* START *

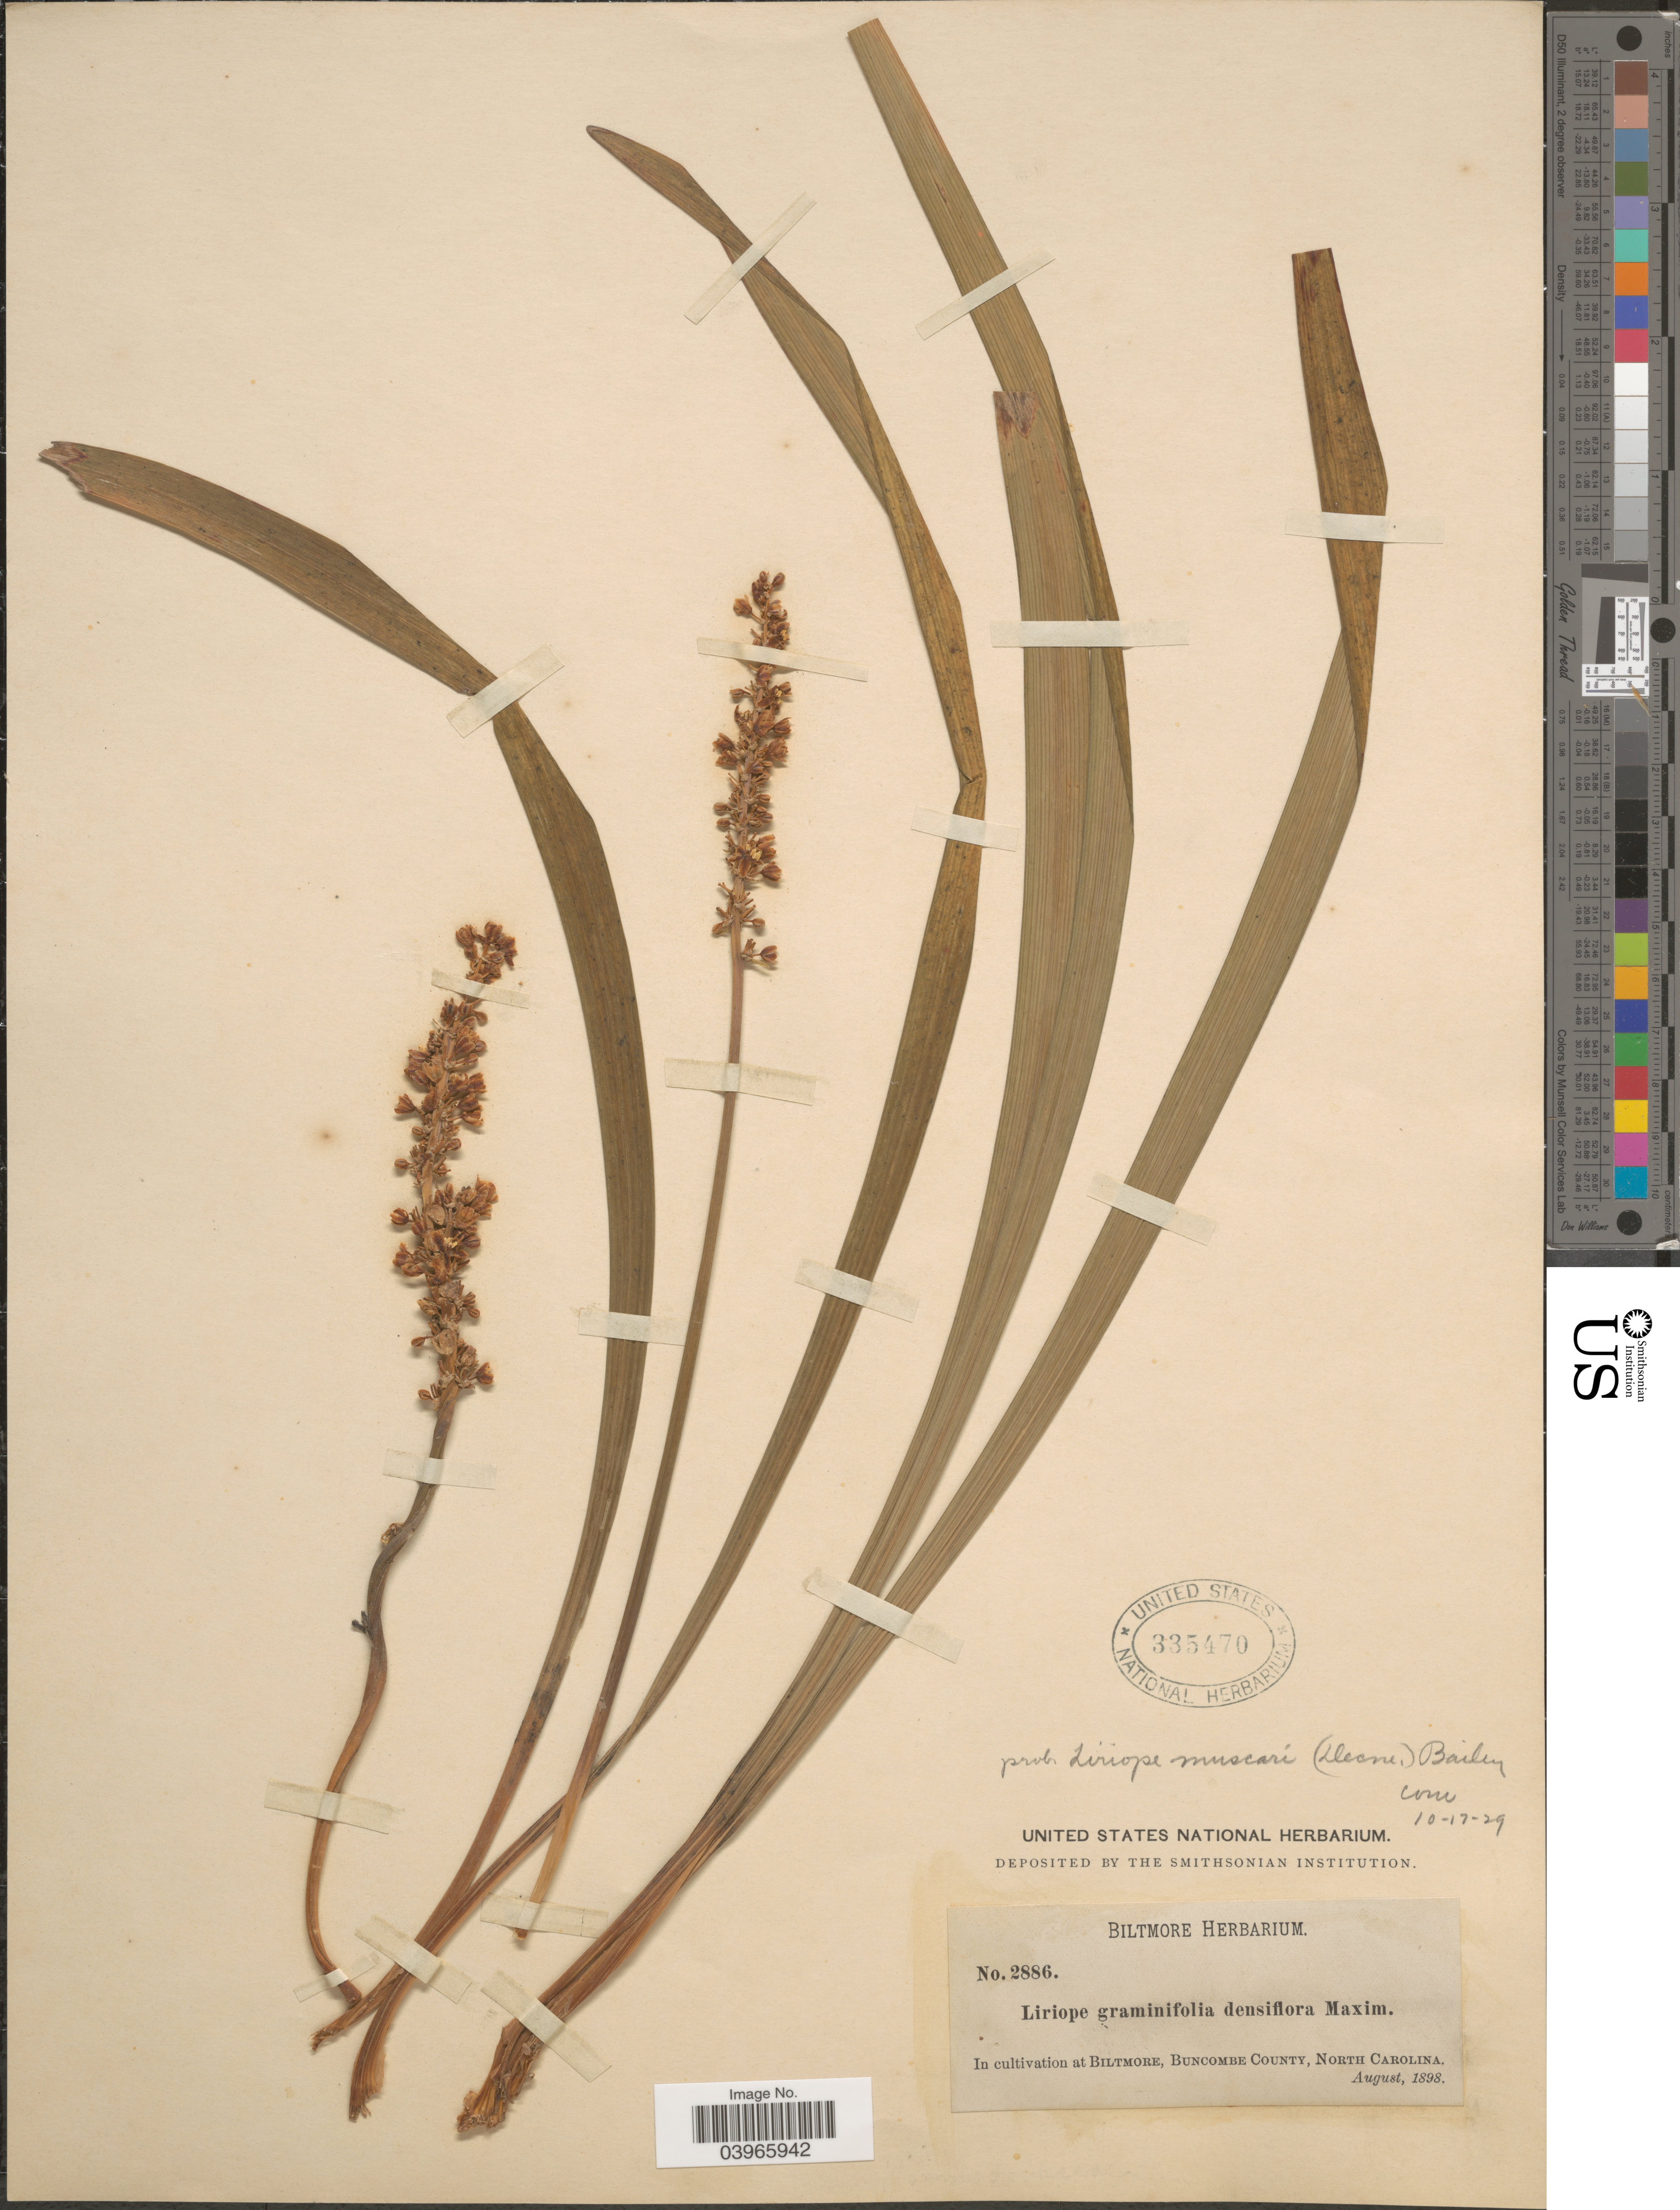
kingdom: Plantae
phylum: Tracheophyta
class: Liliopsida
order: Asparagales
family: Asparagaceae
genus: Liriope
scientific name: Liriope graminifolia var. densiflora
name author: Maxim. ex Baker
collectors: ex herb. Biltmore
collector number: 2886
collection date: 1898-08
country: United States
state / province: North Carolina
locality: At Biltmore, Buncombe County.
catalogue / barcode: US 335470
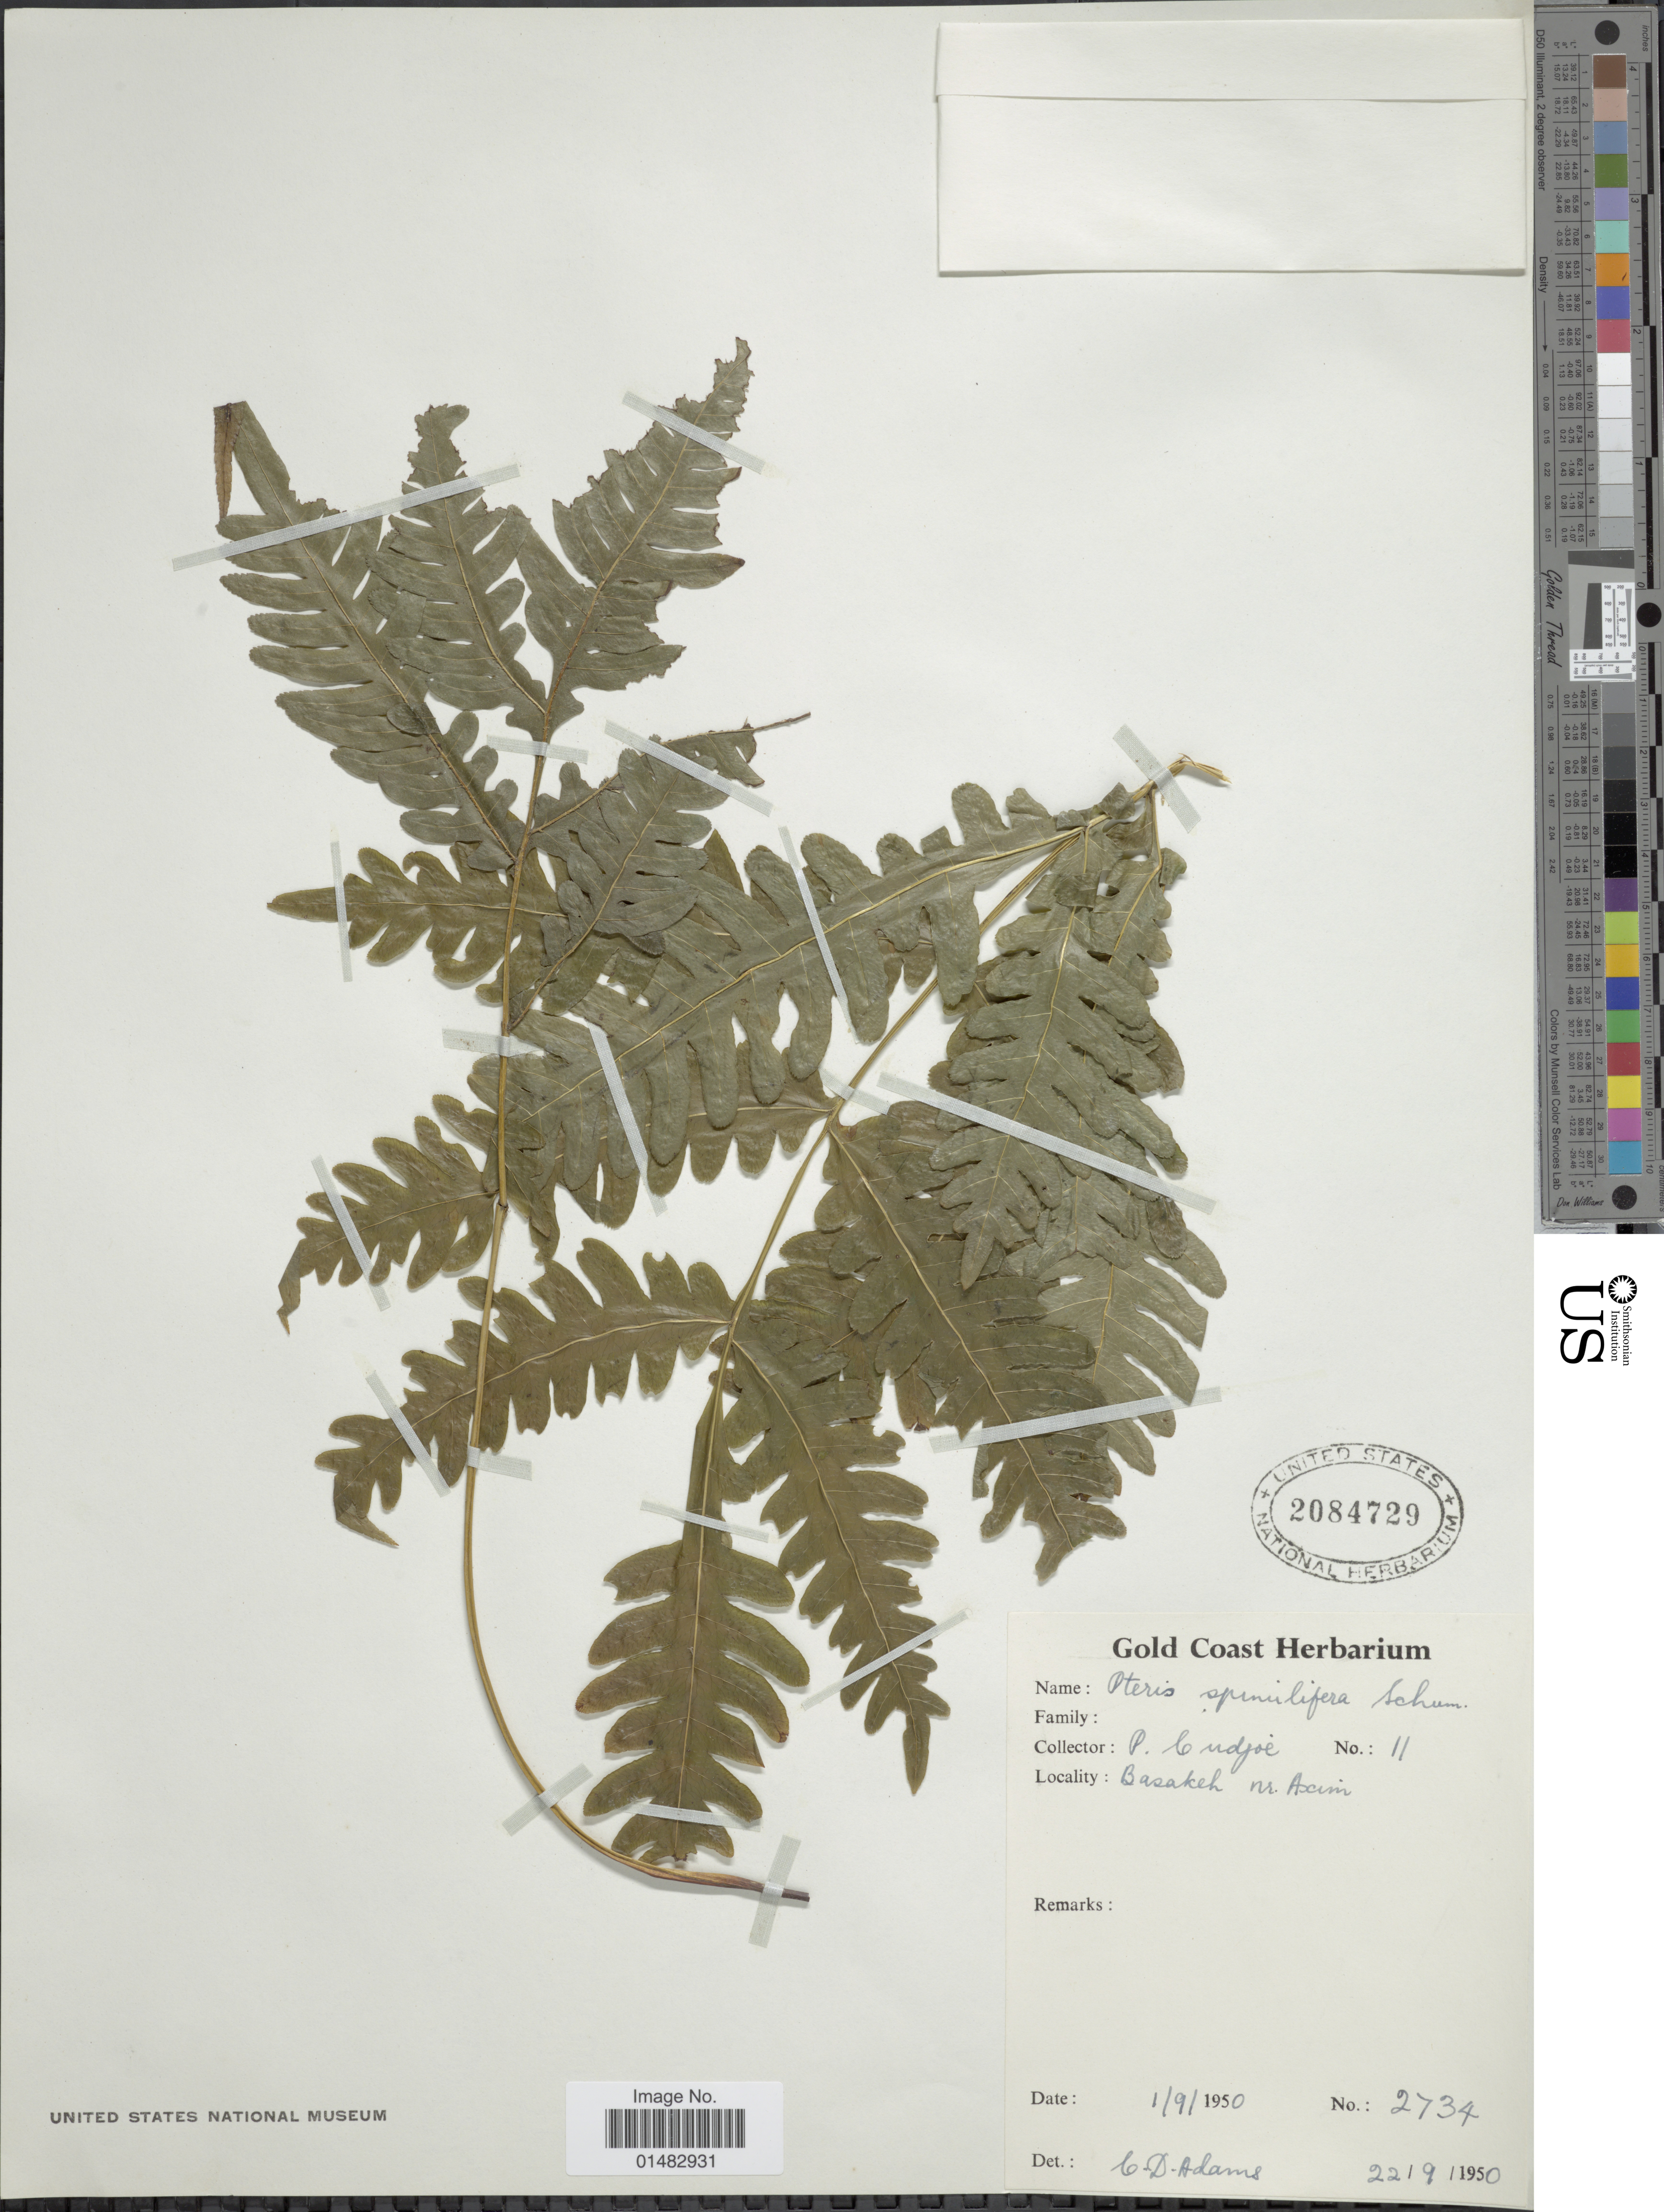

* END *

Revise the rows above by changing "catalogue" to "catalog" and keeping every other line as it is. Leave the pictures out.

kingdom: Plantae
phylum: Tracheophyta
class: Liliopsida
order: Asparagales
family: Asparagaceae
genus: Liriope
scientific name: Liriope graminifolia var. densiflora
name author: Maxim. ex Baker
collectors: ex herb. Biltmore
collector number: 2886
collection date: 1898-08
country: United States
state / province: North Carolina
locality: At Biltmore, Buncombe County.
catalog / barcode: US 335470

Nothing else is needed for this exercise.